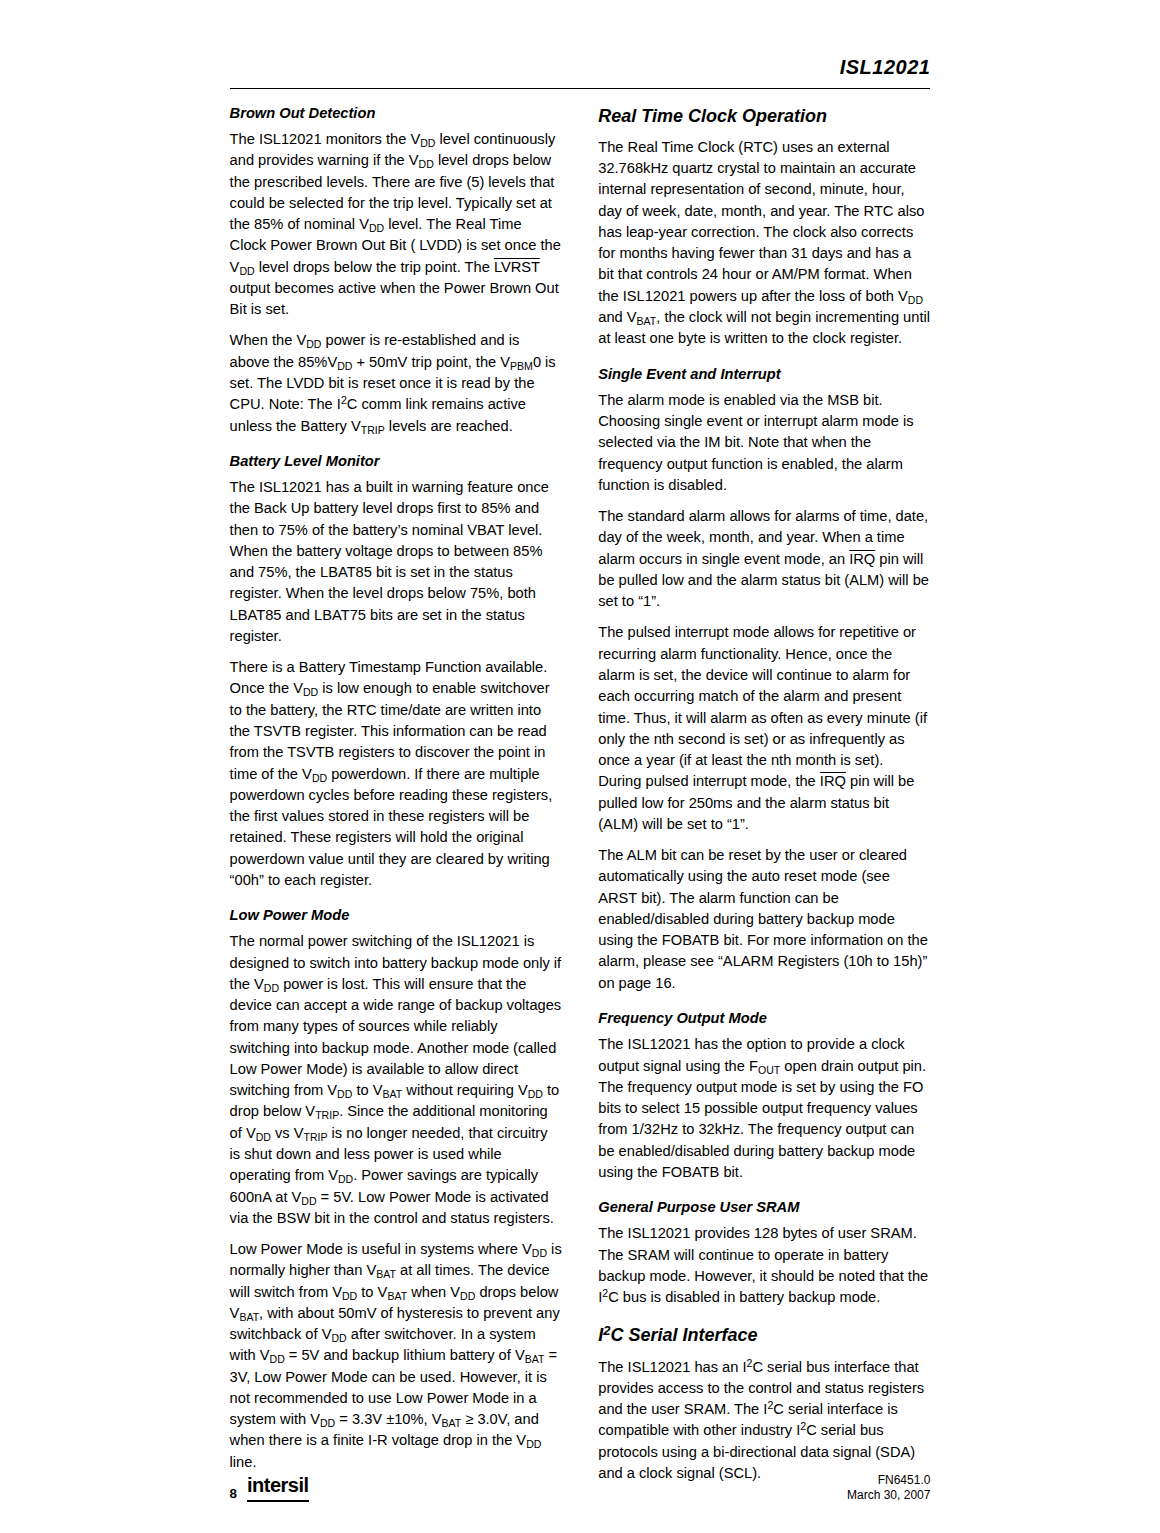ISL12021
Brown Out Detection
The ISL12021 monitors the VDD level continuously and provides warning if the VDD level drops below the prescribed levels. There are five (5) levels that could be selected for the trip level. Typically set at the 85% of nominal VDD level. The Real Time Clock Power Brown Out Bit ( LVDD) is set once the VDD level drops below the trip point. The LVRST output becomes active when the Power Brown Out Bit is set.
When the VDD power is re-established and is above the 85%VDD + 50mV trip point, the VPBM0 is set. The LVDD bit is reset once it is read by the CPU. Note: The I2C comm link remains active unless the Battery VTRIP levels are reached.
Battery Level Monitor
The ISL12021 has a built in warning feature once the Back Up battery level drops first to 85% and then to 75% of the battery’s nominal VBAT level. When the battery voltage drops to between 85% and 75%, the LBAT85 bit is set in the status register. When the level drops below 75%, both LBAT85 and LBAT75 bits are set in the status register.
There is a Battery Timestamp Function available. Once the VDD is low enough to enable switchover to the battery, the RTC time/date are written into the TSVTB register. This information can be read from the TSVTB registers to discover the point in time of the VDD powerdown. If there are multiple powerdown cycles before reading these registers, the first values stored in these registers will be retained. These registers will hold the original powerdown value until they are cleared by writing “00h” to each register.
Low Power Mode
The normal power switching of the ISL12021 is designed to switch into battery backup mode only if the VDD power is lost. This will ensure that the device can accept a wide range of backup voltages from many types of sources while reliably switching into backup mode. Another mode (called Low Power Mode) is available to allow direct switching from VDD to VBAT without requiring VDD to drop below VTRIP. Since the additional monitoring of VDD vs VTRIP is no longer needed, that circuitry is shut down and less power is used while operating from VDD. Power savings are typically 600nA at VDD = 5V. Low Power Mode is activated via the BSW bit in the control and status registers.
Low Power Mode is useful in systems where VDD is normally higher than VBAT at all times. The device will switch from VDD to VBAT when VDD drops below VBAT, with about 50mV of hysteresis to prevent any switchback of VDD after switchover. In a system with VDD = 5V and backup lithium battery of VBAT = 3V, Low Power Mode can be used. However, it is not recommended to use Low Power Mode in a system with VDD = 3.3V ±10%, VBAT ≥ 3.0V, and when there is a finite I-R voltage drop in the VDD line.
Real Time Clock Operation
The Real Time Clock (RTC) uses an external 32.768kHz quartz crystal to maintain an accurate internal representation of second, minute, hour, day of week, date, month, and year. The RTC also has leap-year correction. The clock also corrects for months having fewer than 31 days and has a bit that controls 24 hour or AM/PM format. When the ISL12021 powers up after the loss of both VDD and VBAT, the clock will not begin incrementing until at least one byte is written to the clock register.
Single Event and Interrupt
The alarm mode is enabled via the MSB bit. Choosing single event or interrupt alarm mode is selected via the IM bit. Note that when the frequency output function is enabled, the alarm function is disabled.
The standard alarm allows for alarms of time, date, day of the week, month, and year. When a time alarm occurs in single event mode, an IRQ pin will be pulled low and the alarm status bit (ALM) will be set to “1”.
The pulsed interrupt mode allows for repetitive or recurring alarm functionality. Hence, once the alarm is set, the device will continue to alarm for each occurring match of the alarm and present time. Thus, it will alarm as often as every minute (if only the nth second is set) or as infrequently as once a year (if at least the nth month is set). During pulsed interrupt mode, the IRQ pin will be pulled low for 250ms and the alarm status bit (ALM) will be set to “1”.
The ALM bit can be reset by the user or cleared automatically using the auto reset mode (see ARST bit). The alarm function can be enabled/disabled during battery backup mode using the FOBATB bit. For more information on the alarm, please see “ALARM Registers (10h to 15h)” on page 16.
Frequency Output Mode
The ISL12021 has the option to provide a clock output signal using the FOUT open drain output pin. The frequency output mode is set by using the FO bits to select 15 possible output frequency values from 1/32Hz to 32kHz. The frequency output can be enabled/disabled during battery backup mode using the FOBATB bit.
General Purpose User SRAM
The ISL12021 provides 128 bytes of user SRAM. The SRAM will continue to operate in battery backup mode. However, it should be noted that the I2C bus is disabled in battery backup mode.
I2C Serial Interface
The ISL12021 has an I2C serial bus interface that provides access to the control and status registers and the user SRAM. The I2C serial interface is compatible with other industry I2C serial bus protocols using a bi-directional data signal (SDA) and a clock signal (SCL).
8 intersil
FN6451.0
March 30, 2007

> _TASK OBJECTIVE_
What you give back must match the lines from the start of the records through the line that contains "Battery Level Monitor", exactly, with the pictures left out.

> _ANSWER BOX_
ISL12021
Brown Out Detection
The ISL12021 monitors the VDD level continuously and provides warning if the VDD level drops below the prescribed levels. There are five (5) levels that could be selected for the trip level. Typically set at the 85% of nominal VDD level. The Real Time Clock Power Brown Out Bit ( LVDD) is set once the VDD level drops below the trip point. The LVRST output becomes active when the Power Brown Out Bit is set.
When the VDD power is re-established and is above the 85%VDD + 50mV trip point, the VPBM0 is set. The LVDD bit is reset once it is read by the CPU. Note: The I2C comm link remains active unless the Battery VTRIP levels are reached.
Battery Level Monitor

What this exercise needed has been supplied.